_Your objective_
Locate the line containing "left knee: (555, 372)" in the material below. Copy that line and all following lines through the end exactly, omitting any pictures.

Start of Extracted data

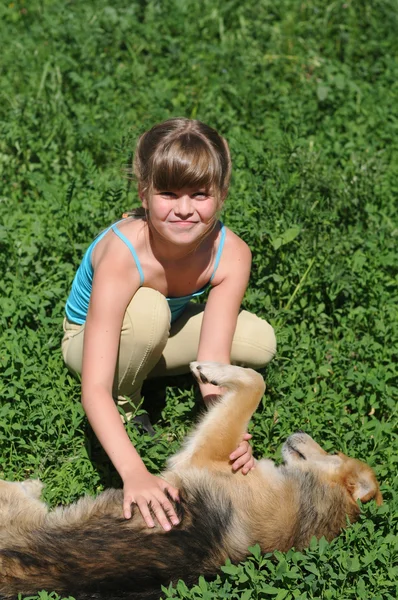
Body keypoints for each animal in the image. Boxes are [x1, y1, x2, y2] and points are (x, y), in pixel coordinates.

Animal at [0, 360, 380, 600]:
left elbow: (255, 383)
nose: (300, 432)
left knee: (15, 488)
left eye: (333, 452)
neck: (309, 508)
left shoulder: (204, 453)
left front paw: (211, 369)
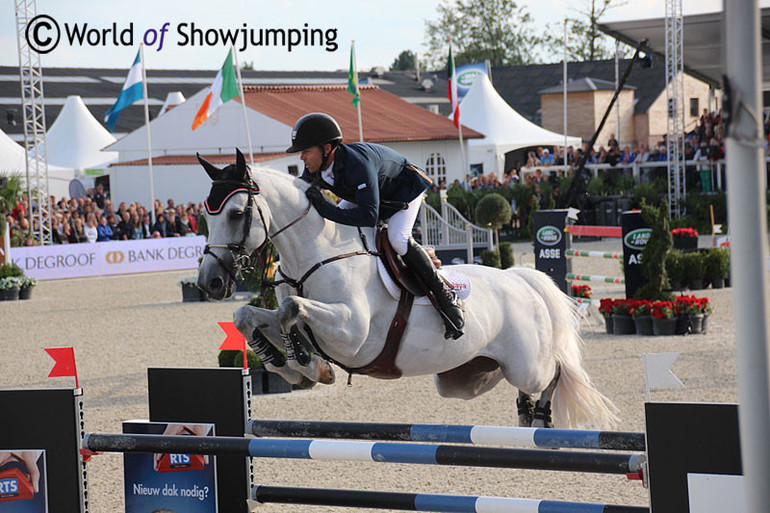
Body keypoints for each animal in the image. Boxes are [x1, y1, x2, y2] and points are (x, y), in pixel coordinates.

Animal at [198, 152, 616, 428]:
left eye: (236, 213)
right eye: (205, 215)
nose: (209, 283)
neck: (318, 252)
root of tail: (519, 278)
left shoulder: (352, 333)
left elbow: (292, 311)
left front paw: (309, 363)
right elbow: (248, 315)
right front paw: (288, 365)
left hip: (526, 365)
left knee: (555, 372)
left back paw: (543, 417)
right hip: (469, 376)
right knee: (519, 387)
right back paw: (528, 419)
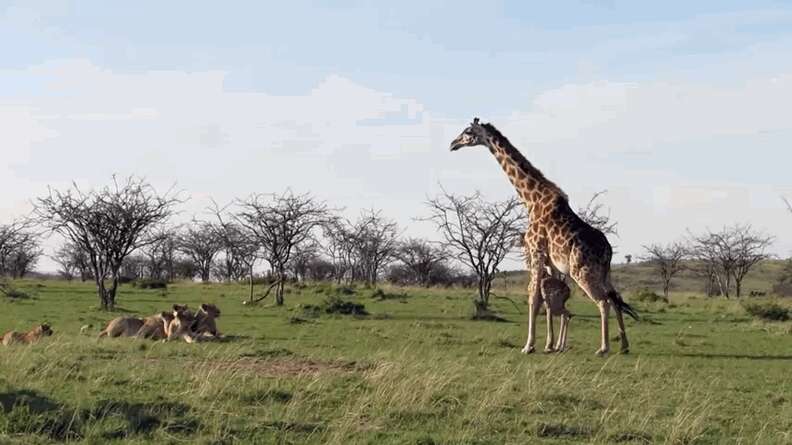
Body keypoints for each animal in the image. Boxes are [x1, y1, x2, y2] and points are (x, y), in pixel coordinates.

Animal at [448, 117, 640, 354]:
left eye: (467, 131)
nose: (453, 144)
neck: (531, 200)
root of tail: (608, 251)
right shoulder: (551, 261)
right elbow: (547, 299)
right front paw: (551, 345)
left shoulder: (535, 251)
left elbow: (534, 297)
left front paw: (529, 346)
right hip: (604, 273)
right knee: (615, 298)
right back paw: (624, 345)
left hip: (581, 270)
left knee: (603, 301)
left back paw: (603, 348)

End of Extracted data

_Answer space_
left knee: (555, 372)
left back paw: (543, 417)
right hip: (469, 376)
right knee: (519, 387)
right back paw: (528, 419)
Body keypoints for each animal in the image. Boxes are [x1, y1, x2, y2] and points are (x, y), in pixel coordinates.

Animal at [448, 117, 640, 354]:
left eye: (467, 131)
nose: (453, 144)
neck: (531, 200)
root of tail: (608, 251)
right shoulder: (551, 261)
right elbow: (547, 299)
right front paw: (551, 345)
left shoulder: (535, 251)
left elbow: (534, 297)
left front paw: (529, 346)
right hip: (604, 273)
right knee: (615, 298)
right back paw: (624, 345)
left hip: (581, 270)
left knee: (603, 301)
left back paw: (603, 348)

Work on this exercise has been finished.